"Сеpгей Кpиницын. "Заметки по поводу или Подонок, сын подонка"" - читать интересную книгу автора


(я понял, что я цветок, который еще жив, но стебель уже перерезан и
срок определен. Цветок, стоящий не в вазе, а, скорее, в бутылке. Можно
зачахнуть сию минуту, можно побороться и сдохнуть через сутки)

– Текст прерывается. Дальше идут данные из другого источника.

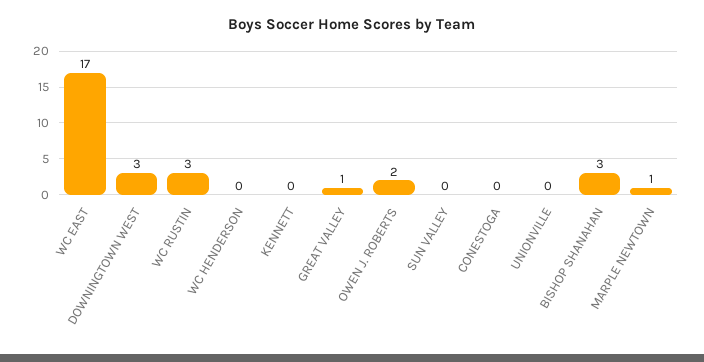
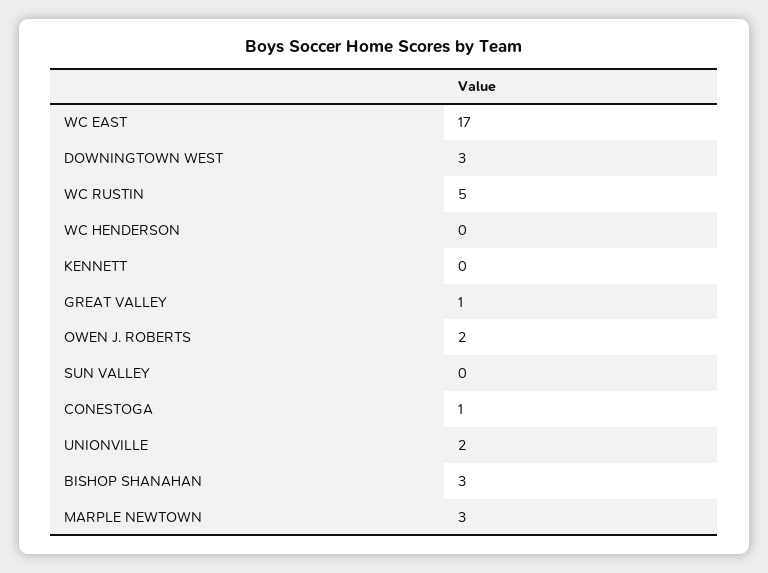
WC RUSTIN: 3 -> 5
CONESTOGA: 0 -> 1
UNIONVILLE: 0 -> 2
MARPLE NEWTOWN: 1 -> 3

Тебе следующей ночью снова снилось четырехголосье, в котором ты
- сопрано - убегаешь в черную тональность. Рассвет в до-миноре.
Вереница траурных маршей.
"Как мне доказать, что я живой?" - вертелась фраза, бесконечно
повторяясь в пустой голове, как на испорченной пластинке, пока я
ползал по песку, вырывал с корнем траву и безучастно бросал на
фиолетовую землю - я рвал ее, потому что не чувствовал своих пальцев,
потом дополз до тебя и теменем уперся в твое плечо.
Hеожиданно понял, что жив.


*

Я не жду ничего хорошего от телефона. Если это меня, то заранее
делаю траурное лицо. В трубке тишина, безвоздушное пространство. Затем
издалека летит ко мне голос: "Сергей?.. Все пропало..." Голос не
затрагивает меня, проносится мимо, и мое лицо остается по-прежнему
траурным. Затем звучит музыка. Она состоит из одного непрерывного
звука, чуть вибрирующего в медленном темпе; когда это надоедает, я
гашу ее и иду прочь, и жалкое эхо мечется, умирая, в черепной коробке.


*

- Мама, ты читала Ремарка "Жизнь взаймы"? Просто, чтобы мне
ничего не объяснять...
Утро в до-миноре. Цвета табака. Долгая, как горе, тянется река.
Цепенеет муха в яблоке глазном. Знаю тайну звука - кошки под окном.
Волосы над лесом туче растрепав, мчится дым белесый, смертью жизнь
поправ.
Я надеюсь на дождь, в который долго и сладко спится. В который
спиться легко.


*

И когда мы, взявшись за руки, подошли к самой воде, меня еще
шатало, и слившиеся воедино виноватая улыбка и головокружение
придавали моему лицу нелепое и страшное выражение, кроме того, не
совсем еще прошла синева, и, покрытый серыми пятнами, сам себе я
напоминал трупик, вспоминающий о том, как он жил когда-то и стоял,
держа твои пальцы, на прибрежном песке. Сжимая синей рукой.
Взглянув на меня, ты отвернулась.
Я вспомнил и, не то с упреком, не то удивленно, спросил: "Ты
смеялась?! Когда я рвал траву - ты..." - "От страха".